The mere fact that one party had made a financial contribution and the other had not was of no significance in the s. 25 exercise. However, the court was still mandated to consider the parties’ respective contributions. In order to ensure fairness, for the reasons articulated, in particular, in White and in Miller, the courts had confined the concept of special contribution so that it reflected a significant, substantive difference, which did not require extensive evidential investigation. Moreover, such a significant, substantive difference gave rise to a special contribution irrespective of whether the contribution had been made by the husband or the wife.

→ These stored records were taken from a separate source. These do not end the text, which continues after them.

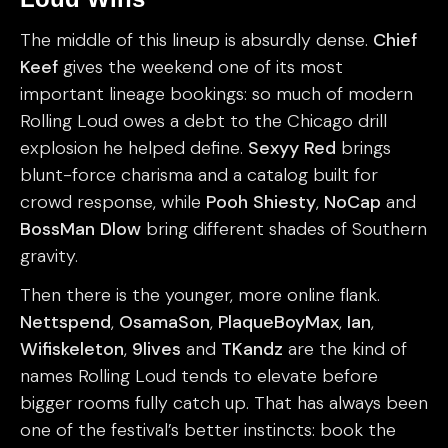
The middle of this lineup is absurdly dense.
Chief
Keef
gives the weekend one of its most
important lineage bookings: so much of modern
Rolling Loud owes a debt to the Chicago drill
explosion he helped define.
Sexyy Red
brings
blunt-force charisma and a catalog built for
crowd response, while
Pooh Shiesty
,
NoCap
and
BossMan Dlow
bring different shades of Southern
gravity.
Then there is the younger, more online flank.
Nettspend
,
OsamaSon
,
PlaqueBoyMax
,
Ian
,
Wifiskeleton
,
9lives
and
TKandz
are the kind of
names Rolling Loud tends to elevate before
bigger rooms fully catch up. That has always been
one of the festival’s better instincts: book the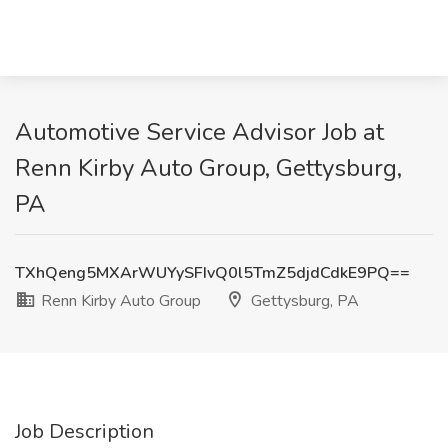
Automotive Service Advisor Job at
Renn Kirby Auto Group, Gettysburg,
PA
TXhQeng5MXArWUYySFIvQ0l5TmZ5djdCdkE9PQ==
Renn Kirby Auto Group
Gettysburg, PA
Job Description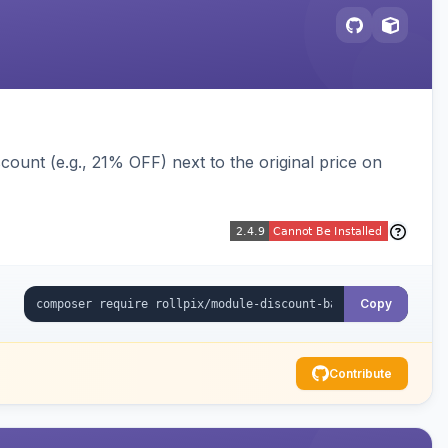
ount (e.g., 21% OFF) next to the original price on
Copy
Contribute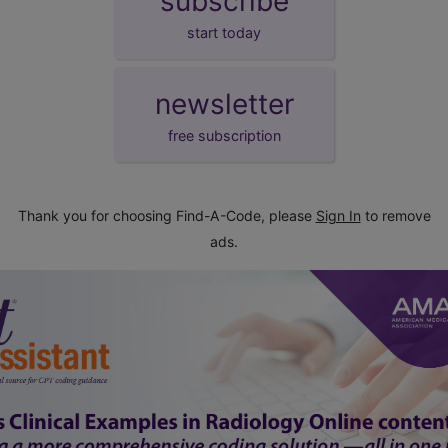
subscribe
start today
newsletter
free subscription
Thank you for choosing Find-A-Code, please
Sign In
to remove
ads.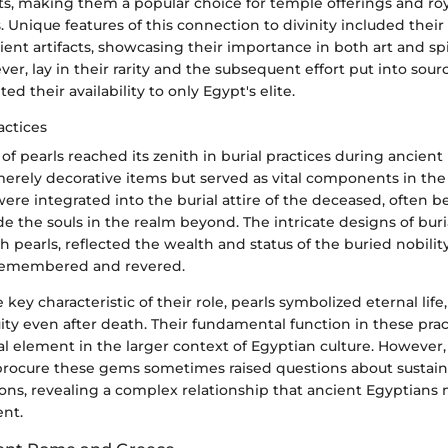
ts, making them a popular choice for temple offerings and ro
Unique features of this connection to divinity included their
ient artifacts, showcasing their importance in both art and spir
r, lay in their rarity and the subsequent effort put into sou
ed their availability to only Egypt's elite.
actices
f pearls reached its zenith in burial practices during ancient
erely decorative items but served as vital components in the
s were integrated into the burial attire of the deceased, often b
e the souls in the realm beyond. The intricate designs of bur
 pearls, reflected the wealth and status of the buried nobilit
remembered and revered.
 key characteristic of their role, pearls symbolized eternal life
uity even after death. Their fundamental function in these pr
l element in the larger context of Egyptian culture. However,
procure these gems sometimes raised questions about sustaina
ions, revealing a complex relationship that ancient Egyptians
nt.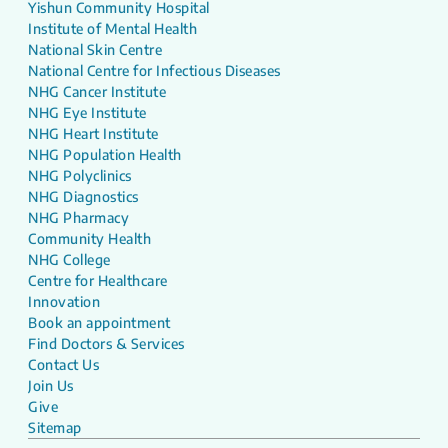
Yishun Community Hospital
Institute of Mental Health
National Skin Centre
National Centre for Infectious Diseases
NHG Cancer Institute
NHG Eye Institute
NHG Heart Institute
NHG Population Health
NHG Polyclinics
NHG Diagnostics
NHG Pharmacy
Community Health
NHG College
Centre for Healthcare
Innovation
Book an appointment
Find Doctors & Services
Contact Us
Join Us
Give
Sitemap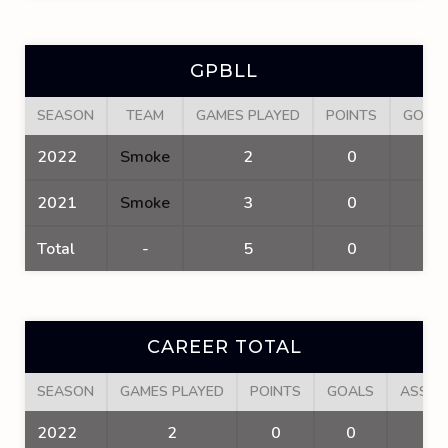
GPBLL
SEASON
TEAM
GAMES PLAYED
POINTS
GOAL
2022
Smoke
2
0
0
2021
Smoke
3
0
0
Total
-
5
0
0
CAREER TOTAL
SEASON
GAMES PLAYED
POINTS
GOALS
ASSIS
2022
2
0
0
0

This was the short answer to the wife’s argument based on Article 14 of the European Human Rights Convention, even if, which was by no means clear, the wife was able to show that a right to financial relief on divorce fell within Article 1 of the First Protocol to the Convention.

The court did not consider that, save for the observations below, it would be helpful to add to the guidance contained in Miller and Charman, which provided authoritative and clear guidance as to the circumstances and manner in which special contribution was to be applied.

The judge below had accurately summarised the guidance from Miller and Charman in paragraph 140 of his judgment, provided sub-paragraph (v) was deleted. The focus was on disparity of contribution and whether there was a sufficient disparity so that it would be inequitable to disregard it. It was not on whether a contribution was “unmatched”. The latter could lead, as reflected in the husband’s submissions in this case, to the contention that, if one party had made an exceptional contribution, the court must consider whether the other party had made an equal, matching, contribution.

The court agreed with the judge that the use of the word “genius” was unhelpful. It was sufficient for the court to determine whether the contribution was wholly exceptional. This required the court to look both at the nature of the contribution and to determine whether it derived from an exceptional and individual quality.

There was some debate during the hearing about the extent to which the judge making a decision about special contribution was making findings of fact or engaging in an evaluative exercise or exercising a discretion. It was not altogether easy to draw a sharp line between the three elements when the court was addressing special contribution. Clearly, the last stage, when the judge decided the actual division of the marital property, was discretionary. Special contribution itself comprised in part findings of fact, as to what contributions each party had made, and in part a value judgment, namely whether one party had made such an exceptional contribution that the disparity in the parties’ respective contributions made it inequitable to disregard the former when determining how to exercise the distributive powers under the MCA 1973. It could also be said that the latter was in part discretionary because the weight that a trial judge decided to place on the parties’ respective contributions was part of the discretionary process.

In essence, the husband had contended that the judge had failed to accord sufficient weight to the husband’s contribution, namely the amount of money generated by him over the course of 10 years, and had given excess weight to the wife’s contribution. Assessing contributions and the weight to be given to them were matters in respect of which the trial judge has significant advantages over an appellate court: applying Piglowska v Piglowski [1999] 1 WLR 1360

The husband had failed to demonstrate that the judge’s decision was wrong. It was clear from the judgment that he had given this issue the most detailed consideration; he had explained that he had not found it easy to determine. He had carefully considered the parties’ respective contributions, including the amount of the wealth generated by the husband. This was a decision to which he had been entitled to come and which he had fully explained.